RECORDS PROVIDED below:

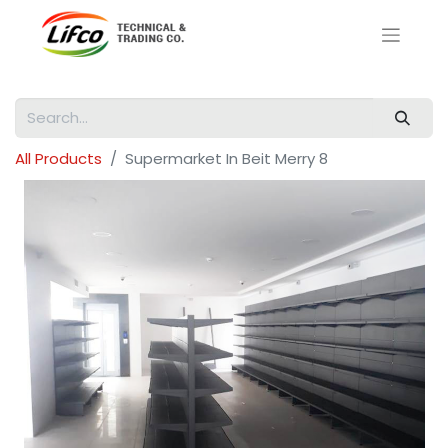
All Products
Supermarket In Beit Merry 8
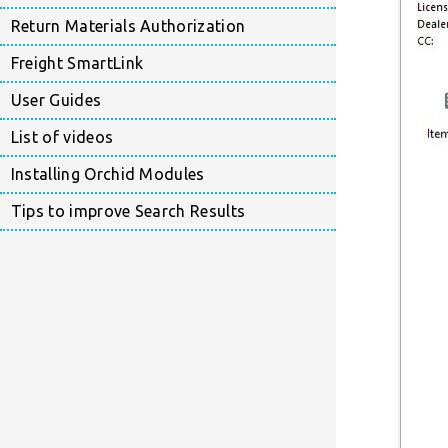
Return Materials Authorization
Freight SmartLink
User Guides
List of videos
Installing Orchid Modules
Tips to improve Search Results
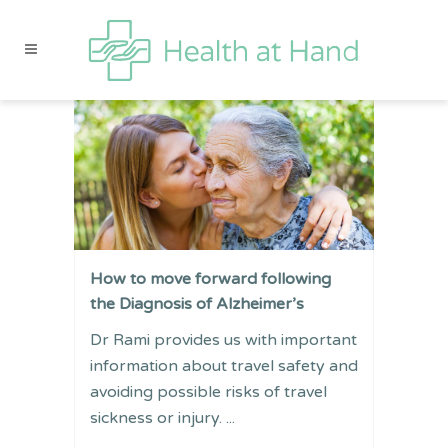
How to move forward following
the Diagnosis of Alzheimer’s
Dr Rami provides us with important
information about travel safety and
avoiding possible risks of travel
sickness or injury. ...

End of RECORDS PROVIDED.

▸ **WORK TASK**
Nothing but the pictures is to be left out; repeat the data exactly.

▸ **OUTPUT OF THE EXERCISE**
All Products
Supermarket In Beit Merry 8
Return Materials Authorization
Freight SmartLink
User Guides
List of videos
Installing Orchid Modules
Tips to improve Search Results
How to move forward following
the Diagnosis of Alzheimer’s
Dr Rami provides us with important
information about travel safety and
avoiding possible risks of travel
sickness or injury. ...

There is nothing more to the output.